| Selected excerpt |
Catherine Thompson got in line at 10 a.m. Monday for tickets to this weekend’s football game. It was the beginning of a journey that would last more than three hours and would cover less than one mile.
During the crawl from the entrance of Carson Hall to the EMU Ticket Office, she and others would pass garbage cans overflowing with thousands of discarded coffee cups, miss two meal times and watch thrilled students prance by with tickets already in hand. Finally, she received her own.
Long lines for student tickets are nothing new, but the consensus from students who waited Monday was that the queue was exceptionally slow.
“The maximum I’ve ever spent in line was less than two hours,” said Thompson, still several hundred feet from the entrance of the EMU. “(Most) big universities this size, their students get their tickets when they register.”
Despite the panic, tickets were still readily available up until just before 4 p.m. Monday afternoon, with waits as short as five minutes toward the end of that period. Contradicting reports of the line size and wait time at the Autzen Stadium box office filtered through via cell phone calls, but few were willing to abandon their spots, fearing that one location would run out of tickets first.
That’s not possible, Director of Ticket Sales Garrett Classy said.

| The data |
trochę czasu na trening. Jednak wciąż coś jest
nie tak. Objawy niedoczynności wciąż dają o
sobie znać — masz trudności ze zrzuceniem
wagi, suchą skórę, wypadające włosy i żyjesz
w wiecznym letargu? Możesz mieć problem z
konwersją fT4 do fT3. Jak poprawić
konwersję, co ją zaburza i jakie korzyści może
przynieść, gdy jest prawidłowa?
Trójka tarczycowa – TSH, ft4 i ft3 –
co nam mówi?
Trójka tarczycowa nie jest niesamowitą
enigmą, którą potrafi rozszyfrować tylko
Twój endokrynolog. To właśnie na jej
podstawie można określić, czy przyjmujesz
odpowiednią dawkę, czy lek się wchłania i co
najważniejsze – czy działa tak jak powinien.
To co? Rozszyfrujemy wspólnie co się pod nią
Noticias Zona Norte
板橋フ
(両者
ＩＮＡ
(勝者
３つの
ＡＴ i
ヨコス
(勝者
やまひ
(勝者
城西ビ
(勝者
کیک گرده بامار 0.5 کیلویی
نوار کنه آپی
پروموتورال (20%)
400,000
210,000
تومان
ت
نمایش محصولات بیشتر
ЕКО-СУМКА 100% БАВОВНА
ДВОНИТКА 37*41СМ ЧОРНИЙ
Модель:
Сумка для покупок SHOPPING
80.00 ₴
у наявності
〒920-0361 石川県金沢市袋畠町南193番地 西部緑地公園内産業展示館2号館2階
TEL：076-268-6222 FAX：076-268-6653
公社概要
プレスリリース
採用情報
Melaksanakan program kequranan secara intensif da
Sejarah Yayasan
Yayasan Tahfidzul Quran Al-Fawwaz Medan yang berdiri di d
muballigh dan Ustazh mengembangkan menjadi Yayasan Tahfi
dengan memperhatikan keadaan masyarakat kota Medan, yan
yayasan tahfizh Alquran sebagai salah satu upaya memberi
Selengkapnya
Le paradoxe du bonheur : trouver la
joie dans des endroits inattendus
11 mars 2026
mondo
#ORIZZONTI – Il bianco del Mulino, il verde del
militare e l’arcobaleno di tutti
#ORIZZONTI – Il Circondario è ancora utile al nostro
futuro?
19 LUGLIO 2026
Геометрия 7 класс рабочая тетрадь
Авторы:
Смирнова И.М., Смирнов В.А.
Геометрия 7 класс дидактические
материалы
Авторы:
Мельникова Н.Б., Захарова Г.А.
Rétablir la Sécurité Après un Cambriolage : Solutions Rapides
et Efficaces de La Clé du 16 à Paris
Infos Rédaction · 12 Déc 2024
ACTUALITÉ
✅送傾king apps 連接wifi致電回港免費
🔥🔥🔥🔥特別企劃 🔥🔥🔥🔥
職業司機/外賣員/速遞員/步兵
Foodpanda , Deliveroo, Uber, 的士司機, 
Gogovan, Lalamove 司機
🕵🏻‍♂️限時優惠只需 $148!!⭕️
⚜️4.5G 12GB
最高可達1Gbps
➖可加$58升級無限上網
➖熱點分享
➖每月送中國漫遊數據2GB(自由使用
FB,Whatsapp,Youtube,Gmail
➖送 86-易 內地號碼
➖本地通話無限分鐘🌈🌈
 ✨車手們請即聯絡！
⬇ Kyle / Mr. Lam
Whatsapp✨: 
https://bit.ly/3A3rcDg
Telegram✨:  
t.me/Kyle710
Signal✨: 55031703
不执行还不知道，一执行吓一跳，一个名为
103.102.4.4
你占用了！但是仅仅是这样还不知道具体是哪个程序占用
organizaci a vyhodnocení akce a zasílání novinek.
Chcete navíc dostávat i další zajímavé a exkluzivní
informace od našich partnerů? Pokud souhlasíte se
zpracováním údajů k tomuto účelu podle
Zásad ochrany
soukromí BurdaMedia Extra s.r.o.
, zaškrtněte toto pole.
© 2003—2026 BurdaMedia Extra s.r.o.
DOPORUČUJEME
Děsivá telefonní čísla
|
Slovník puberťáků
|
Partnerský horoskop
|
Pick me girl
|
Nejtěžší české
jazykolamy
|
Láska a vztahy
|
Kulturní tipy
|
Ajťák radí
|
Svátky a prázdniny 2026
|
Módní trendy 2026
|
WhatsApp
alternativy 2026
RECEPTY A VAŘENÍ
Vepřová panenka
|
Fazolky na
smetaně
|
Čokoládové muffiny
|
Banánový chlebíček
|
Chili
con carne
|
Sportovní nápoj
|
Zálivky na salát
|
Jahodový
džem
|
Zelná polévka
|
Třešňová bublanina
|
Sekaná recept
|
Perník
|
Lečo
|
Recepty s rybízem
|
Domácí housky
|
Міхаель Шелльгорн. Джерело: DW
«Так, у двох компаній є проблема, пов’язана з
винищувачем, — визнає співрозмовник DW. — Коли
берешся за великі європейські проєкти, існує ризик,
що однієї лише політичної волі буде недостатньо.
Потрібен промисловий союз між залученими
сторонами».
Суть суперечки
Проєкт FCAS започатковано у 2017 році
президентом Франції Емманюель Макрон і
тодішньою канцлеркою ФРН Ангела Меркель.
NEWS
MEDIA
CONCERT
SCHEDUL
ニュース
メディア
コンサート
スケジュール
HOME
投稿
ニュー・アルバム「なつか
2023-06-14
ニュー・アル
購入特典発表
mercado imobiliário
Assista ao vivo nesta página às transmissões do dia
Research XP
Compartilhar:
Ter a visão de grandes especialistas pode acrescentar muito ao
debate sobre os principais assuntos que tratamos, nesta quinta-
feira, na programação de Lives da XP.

| Directions |
- a) In the ticket line article, what time did Catherine Thompson get in line for tickets?
- b) Please carry the ticket line article forward from its last sentence.
The entries have no connection to the ticket line article.

| Answers to the tasks |
- a) She got in line at 10 a.m. Monday.

- b)
The tickets, which are purchased each year with incidental fees, are distributed free of charge to 5,700 students for each academic calendar game. The experiences of getting a ticket at the EMU and getting one at Autzen differ only slightly.
“We both have the same set up, although the EMU is very limited. They have only two or three windows. We can have three or four,” Classy said. “Both offices have about 4,000 tickets on hand and we pull approval from the same computer so no one ever runs out before the other.”
Skipping class or organizing intricate schedules and shifts with friends to preserve spots was common Monday, and many, Thompson included, were frustrated knowing that academics were sacrificed to secure an pre-purchased ticket.
“We’re paying for this – skipping class, standing in line – that is bullshit,” Thompson said.
Senior Chris Sakuda waited in line for almost four hours and skipped his classes.
“I missed two classes and I’m missing one right now, so I guess that makes three,” he said.
Up and down the quarter-mile line, students grumbled about the lengthy process needed to distribute tickets.
“There has to be a more efficient way to do this,” freshman Tina Scotton said.
Some suggested using DuckWeb to distribute tickets, raffling off seats in a lottery, distributing on Sundays or simply hiring more employees. The sole constant among those waiting was malcontent.
Sakuda suggested that students’ time at the University should be a factor, just as it is during course registration.
“I think there should be priorities for seniority,” he said. “What about GTFs? They can’t just skip class to wait.”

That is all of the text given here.